Park Tract Owned In County Would Aid Recreation Revenues

April 29, 1997|By Robert Guy Matthews | Robert Guy Matthews,SUN STAFF

Hoping to infuse Baltimore's cash-strapped recreation department with new revenue, city leaders are planning to develop parkland owned in the county into a $6.5 million multisport center.

Graham Memorial Park, a 68-acre tract near Gunpowder Falls State Park in northeast Baltimore County, could become home to a golf course, driving ranges, batting cages and miniature golf if the city can get the necessary permits from county officials.

"The department could receive $784,000 a year from the operation," city Recreation and Parks Director Marlyn J. Perritt said yesterday.

Perritt said that if approval is granted, the agency would split the user fees with Baltimore Municipal Golf Corp., a nonprofit corporation that operates the city's five golf courses in exchange for the organization's commitment to provide the city with money for youth recreation programs.

"We had hoped to do the work this year and probably open up for next year," said Henry Miller, board chairman for the corporation.

County officials said they would not comment on whether the city's plan for Graham Park is compatible with the area until after they see the proposal.

City and county officials have scheduled a meeting Monday to discuss the park proposal.

"We are just going to have an introductory meeting to find out what their plans are and what they are talking about," said Pat Keller, director of the county's planning office. "Some of our issues might be commercialization and meeting the standards."

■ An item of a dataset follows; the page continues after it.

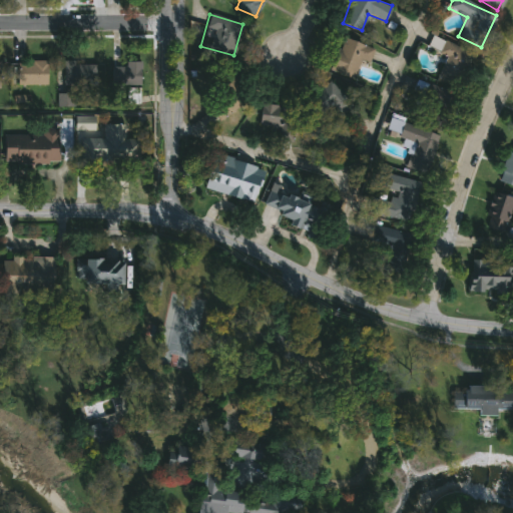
[(425,47),(431,35),(472,53),(456,90),(434,81),(445,55),(425,47)]
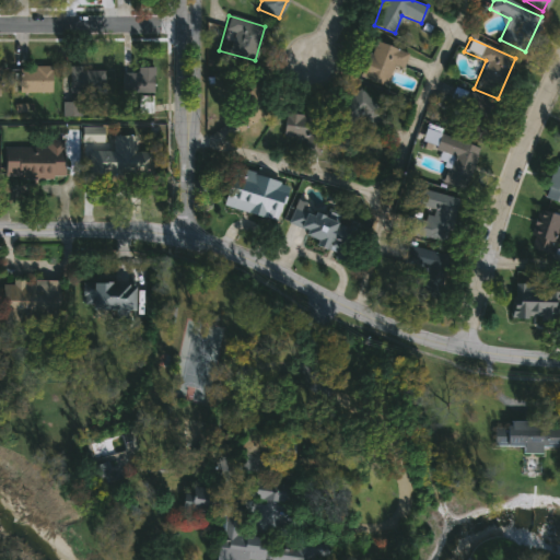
[(384,85),(359,76),(373,39),(407,54),(401,69),(392,66),(384,85)]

The park, a hilly, wooded area with a

stream running through its rugged terrain, is roughly bounded by Joppa and Harford roads. It was given to the city by owner Dr. R. Walter Graham, the city's comptroller from 1955 to 1963.

The city wants the park built in three phases:

The first phase would include an 80-station driving range, a miniature golf course, transformation of an existing horse barn into a multipurpose clubhouse with indoor practice facility and refreshment stands, a new entrance road, parking and lighting.

The cost is estimated at $3.23 million.

The second phase would be construction of another miniature golf course that would cost $165,000. City officials expect the course to be paid for from user fees generated from phase one.

The third phase would be either a nine-hole regulation golf course or an 18-hole par-three golf course. The estimated cost is $3.16 million.

If approved, this would be the city's second golf course in the county. The city owns Pine Ridge Golf Course at Loch Raven Reservoir near Timonium, the flagship of the five golf courses. City leaders wanted to build a second course nearby, but local opposition quashed the idea.

Last year, the five golf courses rang up $5 million from user fees, $400,000 of which went to the city. The remainder was used to pay for operating, maintenance and capital improvements of the courses.

Mayor Kurt L. Schmoke is backing the latest proposal and counts its success as a critically important way for the city's Recreation Department to benefit from fees generated by Graham Memorial Park's use.

In recent months, he has ordered the Recreation Department to come up with more ways to earn revenue. A report from a task force commissioned by the mayor to critique the department said the agency is lethargic and allows money-making opportunities to go by.